Beginners who are interested in keeping houseplants should select a plant that is hardy and takes little attention. Learning and practicing proper care for plants can be challenging. If you’re just getting started, an aloe plant is an excellent option for you to consider. Bamboo plants could provide the solution you’re looking for if you want the leaves on your ornamental plants to be large and green. Are you looking for waxy leaves? Baby spider plants can liven up any room.
If you are serious about getting rid of airborne contaminants, your best bet is to invest in an air purifier. Some typical houseplants can contribute to the reduction of air pollution found within a home. However, the health benefits supplied by air purifiers cannot be matched by the benefits gained by having houseplants in the home.
How Do Plants Act Air Purifiers?
Indoor plants make a room look nicer; they also help keep the air wet, clean it, and release oxygen, which is the air we need to inhale. In addition, a splash of color may be brought into any room with the help of houseplants, thanks to their vast, glossy leaves or exotic blossoms.

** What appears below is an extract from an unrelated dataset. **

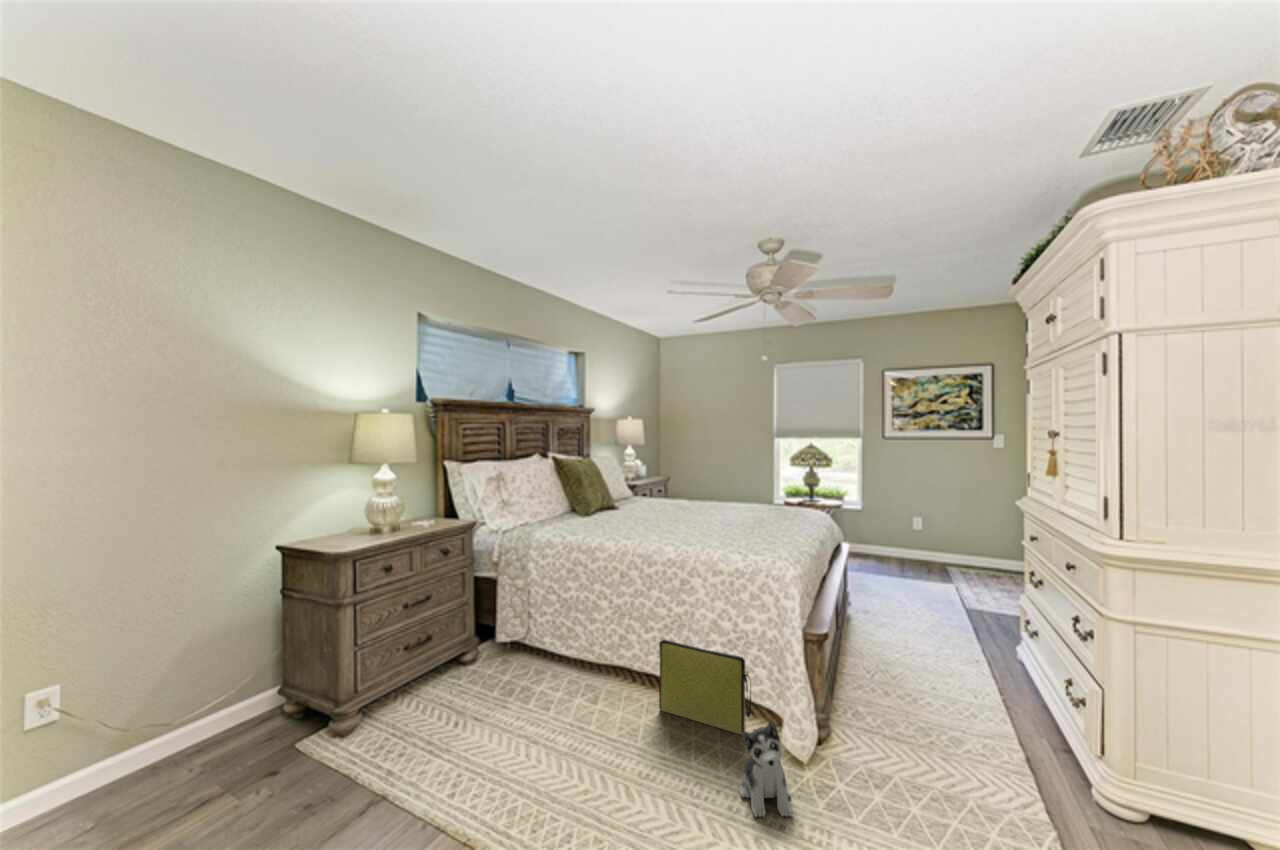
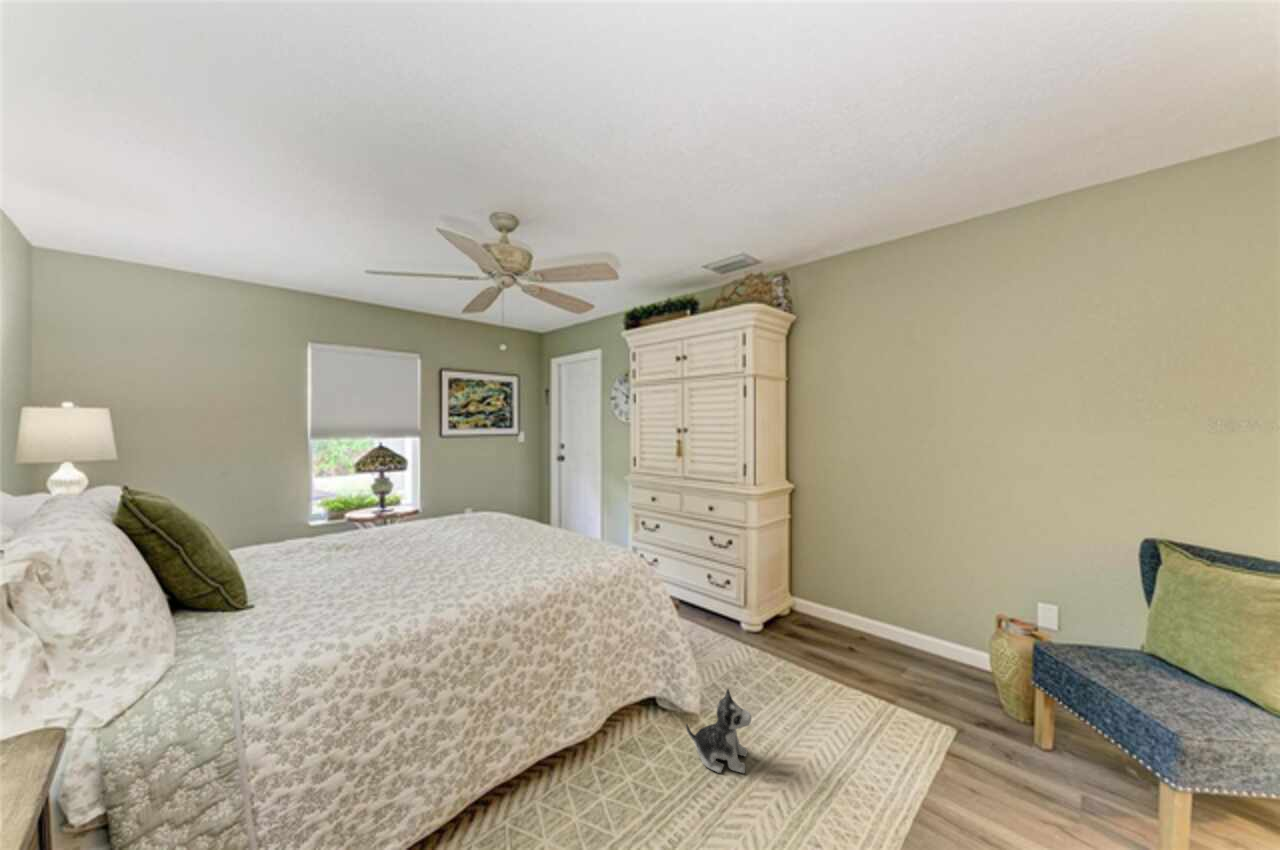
bag: present [659,640,751,735] -> none [559,666,647,793]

Remarkably, plants can eliminate these contaminants from the air we breathe. In addition, they take in the viruses and carbon dioxide we exhale. When plants take in gases through their leaves, the gas either becomes trapped within the plant or travels down into the roots. Before the toxins can be converted into food, they must first be broken down and neutralized by the microorganism that lives in the soil.
Through their leaves, plants can take in various gases. Photosynthesis is the mechanism these organisms use to convert carbon dioxide and light into usable forms of energy. A lovely way to purify the air in your home is to decorate it with various houseplants that appeal to the eye. People who own houseplants report feeling more comfortable and at ease, while the aesthetic value of houseplants is increased throughout the home.
Plants can exude minute quantities of metabolites and the compounds that derive from them into the atmosphere. Some examples of these compounds are polyphenols and alkaloids. This process is known as the plant’s use of allelochemicals, and it is regarded as one of the plant’s ways of interacting with the environment around it. It was discovered that these chemicals possess antibacterial properties and can interact with airborne microbes in the vicinity of the plant.
Living in a contemporary building that is also energy efficient can have unforeseen consequences at times. One of these unwanted impacts is a reduction in the flow of air. Because there is insufficient airflow, pollutants in the indoor air might accumulate and lead to health problems such as asthma and sick-building syndrome.
An increase in plant count can also affect humidity and foster mold growth. You can avoid this by controlling the water to flow into a pan or a tray, emptying any surplus water regularly, and utilizing planters that provide sub-irrigation. Mold can also be removed from the top layer of soil by covering it with Spanish moss or aquarium gravel.
Laboratory research was used in the study, which concluded that a common houseplant might be able to filter out a selection of harmful chemicals. The plant was placed inside a small chamber and exposed to gaseous chemicals known as volatile organic compounds (VOCs) as part of a standard experiment. Different densities and amounts of time were used in the experiments. For example, one study demonstrated that regular household ivies could eliminate two-thirds of the formaldehyde to which they were exposed in just one day.
Plants remove VOCs, but they do so slowly that they cannot compete with the air exchange processes already in buildings. They determined how well a plant cleaned a space by standardizing the results of each research with CADR. This allowed them to compare how well a plant cleaned a room to tried and true tactics such as operating a mechanical air purifier or opening windows.